5, the treatment of neuropathy: diabetic neuropathy drug treatment includes hypoglycemia, analgesia, nerve nutrition, antioxidant reduction, vitamins and vasodilatation to improve circulation, etc.. There is evidence that positive and stable glycemic control can improve the signs and symptoms of neuropathy, therefore, good glycemic control is the basis for the treatment of diabetic complications including diabetic neuropathy. For those patients with painful peripheral neuropathy, tricyclic antidepressants such as promethazine with amitriptyline are preferred. Those with poor symptom control may be switched to gabapentin or even opioids. For the pathogenesis of diabetic neuropathy, α-thiozinc acid and vitamin E are used clinically, but the efficacy is not completely certain. Methylcobalamin is a methylated active agent of vitamin B12, a coenzyme of methionine synthase. The results of some studies have shown that vitamin B12 can effectively improve symptoms such as pain and sensory abnormalities, but has no significant effect on nerve conduction velocity. Blood flow reconstruction can improve neuropathy which has long been experimentally confirmed, therefore, clinically, in addition to actively carry out lower limb vascular surgery, can also apply some such as prostaglandin dil and other vasodilator drugs.

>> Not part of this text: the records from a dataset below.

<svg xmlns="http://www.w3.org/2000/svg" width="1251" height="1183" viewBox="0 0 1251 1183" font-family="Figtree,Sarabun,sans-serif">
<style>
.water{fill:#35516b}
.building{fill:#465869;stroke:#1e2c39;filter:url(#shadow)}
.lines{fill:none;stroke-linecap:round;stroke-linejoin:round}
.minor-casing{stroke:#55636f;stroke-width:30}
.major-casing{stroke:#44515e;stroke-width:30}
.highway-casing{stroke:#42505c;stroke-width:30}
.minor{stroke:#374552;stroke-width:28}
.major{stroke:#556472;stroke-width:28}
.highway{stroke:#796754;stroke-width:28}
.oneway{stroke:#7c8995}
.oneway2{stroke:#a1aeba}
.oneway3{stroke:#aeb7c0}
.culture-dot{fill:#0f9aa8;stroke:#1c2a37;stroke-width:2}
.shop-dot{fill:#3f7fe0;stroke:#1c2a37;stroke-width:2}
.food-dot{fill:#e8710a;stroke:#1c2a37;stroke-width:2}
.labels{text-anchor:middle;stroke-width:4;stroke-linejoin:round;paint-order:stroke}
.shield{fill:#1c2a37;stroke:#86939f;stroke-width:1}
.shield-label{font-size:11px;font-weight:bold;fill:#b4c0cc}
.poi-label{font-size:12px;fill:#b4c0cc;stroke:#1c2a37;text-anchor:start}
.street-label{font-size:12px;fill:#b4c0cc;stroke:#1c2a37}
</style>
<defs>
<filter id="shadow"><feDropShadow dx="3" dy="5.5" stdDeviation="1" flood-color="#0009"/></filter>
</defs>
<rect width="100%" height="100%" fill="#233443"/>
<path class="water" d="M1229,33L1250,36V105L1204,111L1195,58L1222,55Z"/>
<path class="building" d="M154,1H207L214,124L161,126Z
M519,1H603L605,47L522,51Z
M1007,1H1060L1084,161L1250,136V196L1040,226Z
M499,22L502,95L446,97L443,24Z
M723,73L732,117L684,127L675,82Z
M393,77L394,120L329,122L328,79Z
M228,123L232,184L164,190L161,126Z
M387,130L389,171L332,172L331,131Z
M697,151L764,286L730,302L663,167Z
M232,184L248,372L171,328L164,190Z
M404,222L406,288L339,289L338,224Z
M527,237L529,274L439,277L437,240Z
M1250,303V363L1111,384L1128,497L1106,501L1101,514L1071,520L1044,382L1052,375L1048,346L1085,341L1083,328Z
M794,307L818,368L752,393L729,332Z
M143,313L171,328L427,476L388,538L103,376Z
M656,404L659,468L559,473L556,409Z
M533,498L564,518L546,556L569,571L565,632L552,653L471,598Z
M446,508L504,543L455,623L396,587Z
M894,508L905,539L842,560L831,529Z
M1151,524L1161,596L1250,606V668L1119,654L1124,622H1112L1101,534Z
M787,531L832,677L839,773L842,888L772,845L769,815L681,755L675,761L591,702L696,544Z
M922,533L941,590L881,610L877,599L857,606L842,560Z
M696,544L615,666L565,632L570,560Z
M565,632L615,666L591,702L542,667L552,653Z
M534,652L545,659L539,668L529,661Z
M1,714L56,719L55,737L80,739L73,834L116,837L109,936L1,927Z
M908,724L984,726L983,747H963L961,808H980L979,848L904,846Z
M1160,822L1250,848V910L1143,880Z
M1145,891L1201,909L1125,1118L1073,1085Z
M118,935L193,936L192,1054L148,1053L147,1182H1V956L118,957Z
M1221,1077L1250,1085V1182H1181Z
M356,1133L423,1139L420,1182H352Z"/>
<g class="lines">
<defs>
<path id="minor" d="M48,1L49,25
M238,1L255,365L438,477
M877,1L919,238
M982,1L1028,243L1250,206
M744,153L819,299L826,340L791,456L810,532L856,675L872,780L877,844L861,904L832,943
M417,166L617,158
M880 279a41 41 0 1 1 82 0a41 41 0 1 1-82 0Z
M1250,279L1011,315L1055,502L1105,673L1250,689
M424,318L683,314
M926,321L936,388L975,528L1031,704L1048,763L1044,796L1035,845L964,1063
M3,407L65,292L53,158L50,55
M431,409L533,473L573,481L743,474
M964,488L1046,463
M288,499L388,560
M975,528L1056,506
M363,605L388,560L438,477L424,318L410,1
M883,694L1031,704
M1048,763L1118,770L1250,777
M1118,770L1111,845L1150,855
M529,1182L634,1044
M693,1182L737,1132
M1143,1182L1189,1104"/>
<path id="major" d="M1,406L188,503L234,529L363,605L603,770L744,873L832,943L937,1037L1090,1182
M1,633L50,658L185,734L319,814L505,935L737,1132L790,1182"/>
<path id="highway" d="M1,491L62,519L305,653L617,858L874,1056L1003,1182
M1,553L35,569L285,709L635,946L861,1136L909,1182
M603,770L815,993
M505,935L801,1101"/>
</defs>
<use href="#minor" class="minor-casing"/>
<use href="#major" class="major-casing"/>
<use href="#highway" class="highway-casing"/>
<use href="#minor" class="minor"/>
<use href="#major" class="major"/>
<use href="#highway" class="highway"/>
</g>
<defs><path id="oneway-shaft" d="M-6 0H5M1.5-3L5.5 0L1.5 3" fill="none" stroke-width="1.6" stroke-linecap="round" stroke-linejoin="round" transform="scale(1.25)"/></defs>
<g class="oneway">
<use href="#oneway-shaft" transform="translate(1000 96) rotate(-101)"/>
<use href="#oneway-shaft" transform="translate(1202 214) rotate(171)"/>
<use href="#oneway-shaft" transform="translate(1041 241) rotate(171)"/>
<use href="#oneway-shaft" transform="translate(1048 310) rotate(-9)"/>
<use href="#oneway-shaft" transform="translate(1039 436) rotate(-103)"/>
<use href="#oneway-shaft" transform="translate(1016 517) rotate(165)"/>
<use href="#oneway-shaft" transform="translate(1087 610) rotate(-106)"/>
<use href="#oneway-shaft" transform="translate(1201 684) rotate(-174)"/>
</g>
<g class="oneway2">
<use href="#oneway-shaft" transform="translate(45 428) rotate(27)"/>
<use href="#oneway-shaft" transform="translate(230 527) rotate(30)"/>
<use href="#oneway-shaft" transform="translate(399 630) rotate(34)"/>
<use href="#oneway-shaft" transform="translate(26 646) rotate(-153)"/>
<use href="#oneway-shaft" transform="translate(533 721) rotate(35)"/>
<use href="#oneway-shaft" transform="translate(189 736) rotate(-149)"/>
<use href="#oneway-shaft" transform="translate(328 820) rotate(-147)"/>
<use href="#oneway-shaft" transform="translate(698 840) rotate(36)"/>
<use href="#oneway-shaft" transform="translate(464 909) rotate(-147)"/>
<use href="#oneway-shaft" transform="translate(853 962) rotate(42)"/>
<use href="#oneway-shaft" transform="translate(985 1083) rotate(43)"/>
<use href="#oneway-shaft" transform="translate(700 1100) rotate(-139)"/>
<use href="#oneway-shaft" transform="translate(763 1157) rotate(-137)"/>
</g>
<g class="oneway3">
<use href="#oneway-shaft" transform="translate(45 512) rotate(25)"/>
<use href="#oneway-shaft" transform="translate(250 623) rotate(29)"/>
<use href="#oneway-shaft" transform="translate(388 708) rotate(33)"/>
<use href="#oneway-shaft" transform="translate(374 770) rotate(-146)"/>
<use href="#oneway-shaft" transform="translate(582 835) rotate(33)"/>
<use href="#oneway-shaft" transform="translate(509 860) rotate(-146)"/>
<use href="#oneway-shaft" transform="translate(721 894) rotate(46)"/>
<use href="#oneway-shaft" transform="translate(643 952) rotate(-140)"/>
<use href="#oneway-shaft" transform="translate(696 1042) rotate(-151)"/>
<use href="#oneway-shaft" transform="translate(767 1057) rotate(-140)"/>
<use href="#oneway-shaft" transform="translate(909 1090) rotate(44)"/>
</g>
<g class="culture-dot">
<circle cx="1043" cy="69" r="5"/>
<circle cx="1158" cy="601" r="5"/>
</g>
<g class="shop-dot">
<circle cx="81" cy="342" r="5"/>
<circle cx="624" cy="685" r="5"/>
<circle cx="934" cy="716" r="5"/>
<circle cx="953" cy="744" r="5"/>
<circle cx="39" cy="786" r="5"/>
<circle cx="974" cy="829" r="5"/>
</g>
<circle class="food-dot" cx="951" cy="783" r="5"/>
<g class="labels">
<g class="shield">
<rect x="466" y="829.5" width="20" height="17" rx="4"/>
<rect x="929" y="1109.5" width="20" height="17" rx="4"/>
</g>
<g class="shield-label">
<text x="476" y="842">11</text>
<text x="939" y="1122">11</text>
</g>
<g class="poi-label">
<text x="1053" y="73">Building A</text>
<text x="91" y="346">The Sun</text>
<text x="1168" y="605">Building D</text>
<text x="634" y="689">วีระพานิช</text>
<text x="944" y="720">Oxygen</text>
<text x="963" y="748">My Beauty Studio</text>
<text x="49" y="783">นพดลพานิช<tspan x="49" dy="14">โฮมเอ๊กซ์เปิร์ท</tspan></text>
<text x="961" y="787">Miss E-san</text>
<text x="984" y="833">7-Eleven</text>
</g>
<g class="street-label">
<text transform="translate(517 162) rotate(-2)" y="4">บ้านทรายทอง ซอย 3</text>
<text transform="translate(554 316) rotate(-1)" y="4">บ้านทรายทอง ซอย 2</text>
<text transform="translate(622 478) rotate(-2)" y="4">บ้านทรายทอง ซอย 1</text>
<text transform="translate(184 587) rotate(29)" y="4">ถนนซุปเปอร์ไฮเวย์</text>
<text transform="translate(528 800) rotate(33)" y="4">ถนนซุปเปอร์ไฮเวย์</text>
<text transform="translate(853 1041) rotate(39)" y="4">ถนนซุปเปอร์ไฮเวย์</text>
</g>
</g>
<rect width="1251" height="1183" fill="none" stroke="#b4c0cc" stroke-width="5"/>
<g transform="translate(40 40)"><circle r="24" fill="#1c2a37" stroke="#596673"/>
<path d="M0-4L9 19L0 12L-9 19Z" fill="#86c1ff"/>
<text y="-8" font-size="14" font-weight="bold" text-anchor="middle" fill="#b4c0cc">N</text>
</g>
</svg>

6.Hyperbaric oxygen therapy.
In addition to other treatments with hyperbaric oxygen therapy can promote ulcer healing and reduce the risk of amputation caused by diabetic foot ulcers. The principle may be related to the fact that under hyperbaric conditions, fibroblasts and endothelial cells, keratinocytes in will undergo significant proliferation, and the antibacterial function of white blood cells is also significantly enhanced. Conventional treatment can take the form of intermittent aspiration of 100% pure oxygen for 1-2 hours in a hyperbaric chamber at a pressure of about 2-3 atmospheres, adhering to 30-40 times. However, hyperbaric oxygen therapy also has certain side effects, including pneumatic injuries to the ear and sinuses, pneumothorax, transient blurred vision, and seizures.